[Work item]: Below is a block of entries; repeat exactly the lines starting at the line that contains "Unicode problem, status: QA -> Released" and ending at the line that contains "ID-66, label: Design -> Infra", both included.

Change detection outputs
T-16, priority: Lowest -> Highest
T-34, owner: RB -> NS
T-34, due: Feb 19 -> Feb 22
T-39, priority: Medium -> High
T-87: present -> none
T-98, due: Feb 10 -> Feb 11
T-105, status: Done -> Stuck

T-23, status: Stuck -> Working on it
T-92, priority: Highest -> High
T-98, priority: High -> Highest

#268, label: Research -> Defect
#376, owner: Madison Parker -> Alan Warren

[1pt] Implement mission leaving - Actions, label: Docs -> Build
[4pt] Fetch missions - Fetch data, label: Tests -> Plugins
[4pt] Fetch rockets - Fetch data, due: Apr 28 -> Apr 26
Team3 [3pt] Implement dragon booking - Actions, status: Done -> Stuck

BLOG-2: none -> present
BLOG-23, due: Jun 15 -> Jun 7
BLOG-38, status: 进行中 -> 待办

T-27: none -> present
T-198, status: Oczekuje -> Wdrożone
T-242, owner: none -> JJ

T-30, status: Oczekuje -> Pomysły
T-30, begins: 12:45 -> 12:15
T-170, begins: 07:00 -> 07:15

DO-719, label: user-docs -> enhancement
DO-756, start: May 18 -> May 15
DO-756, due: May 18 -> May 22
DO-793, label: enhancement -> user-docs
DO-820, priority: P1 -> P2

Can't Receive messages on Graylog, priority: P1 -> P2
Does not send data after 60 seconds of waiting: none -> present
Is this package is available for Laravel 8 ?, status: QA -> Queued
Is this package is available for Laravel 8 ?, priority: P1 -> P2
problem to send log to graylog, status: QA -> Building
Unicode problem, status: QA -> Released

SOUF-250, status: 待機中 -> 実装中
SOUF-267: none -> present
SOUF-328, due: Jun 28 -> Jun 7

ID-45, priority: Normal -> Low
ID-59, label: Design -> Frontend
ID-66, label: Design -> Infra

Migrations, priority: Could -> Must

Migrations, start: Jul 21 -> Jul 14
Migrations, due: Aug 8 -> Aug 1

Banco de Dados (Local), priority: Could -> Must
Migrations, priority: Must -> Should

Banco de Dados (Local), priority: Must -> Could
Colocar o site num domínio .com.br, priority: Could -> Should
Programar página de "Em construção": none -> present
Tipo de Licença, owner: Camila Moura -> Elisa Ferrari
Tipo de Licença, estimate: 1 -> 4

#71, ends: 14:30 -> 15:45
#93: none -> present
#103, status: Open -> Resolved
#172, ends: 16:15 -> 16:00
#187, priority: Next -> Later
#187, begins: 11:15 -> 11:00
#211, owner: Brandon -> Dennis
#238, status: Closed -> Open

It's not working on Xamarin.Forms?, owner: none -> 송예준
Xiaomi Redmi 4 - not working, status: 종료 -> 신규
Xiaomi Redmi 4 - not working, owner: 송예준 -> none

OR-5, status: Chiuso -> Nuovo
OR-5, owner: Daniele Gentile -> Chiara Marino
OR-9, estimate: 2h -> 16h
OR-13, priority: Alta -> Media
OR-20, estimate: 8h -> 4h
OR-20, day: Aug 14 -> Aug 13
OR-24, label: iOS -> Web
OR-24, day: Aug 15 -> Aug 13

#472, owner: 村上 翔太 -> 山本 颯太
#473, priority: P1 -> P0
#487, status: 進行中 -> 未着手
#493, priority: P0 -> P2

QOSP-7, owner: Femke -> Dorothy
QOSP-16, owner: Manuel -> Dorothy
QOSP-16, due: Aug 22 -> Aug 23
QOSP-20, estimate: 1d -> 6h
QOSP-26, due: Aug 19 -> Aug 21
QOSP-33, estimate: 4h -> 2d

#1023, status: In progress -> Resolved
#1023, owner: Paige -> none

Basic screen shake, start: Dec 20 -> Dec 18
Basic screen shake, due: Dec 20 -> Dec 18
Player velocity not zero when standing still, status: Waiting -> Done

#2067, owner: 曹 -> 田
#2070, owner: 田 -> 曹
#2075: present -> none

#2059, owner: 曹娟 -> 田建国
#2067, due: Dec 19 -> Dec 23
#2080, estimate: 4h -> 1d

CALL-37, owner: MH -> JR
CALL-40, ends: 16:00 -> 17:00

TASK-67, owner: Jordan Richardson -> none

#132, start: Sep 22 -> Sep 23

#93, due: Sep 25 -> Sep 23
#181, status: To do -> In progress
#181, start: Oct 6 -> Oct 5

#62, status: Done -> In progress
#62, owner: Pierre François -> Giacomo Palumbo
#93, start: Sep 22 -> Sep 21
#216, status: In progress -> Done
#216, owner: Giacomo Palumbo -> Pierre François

[Answer]:
Unicode problem, status: QA -> Released

SOUF-250, status: 待機中 -> 実装中
SOUF-267: none -> present
SOUF-328, due: Jun 28 -> Jun 7

ID-45, priority: Normal -> Low
ID-59, label: Design -> Frontend
ID-66, label: Design -> Infra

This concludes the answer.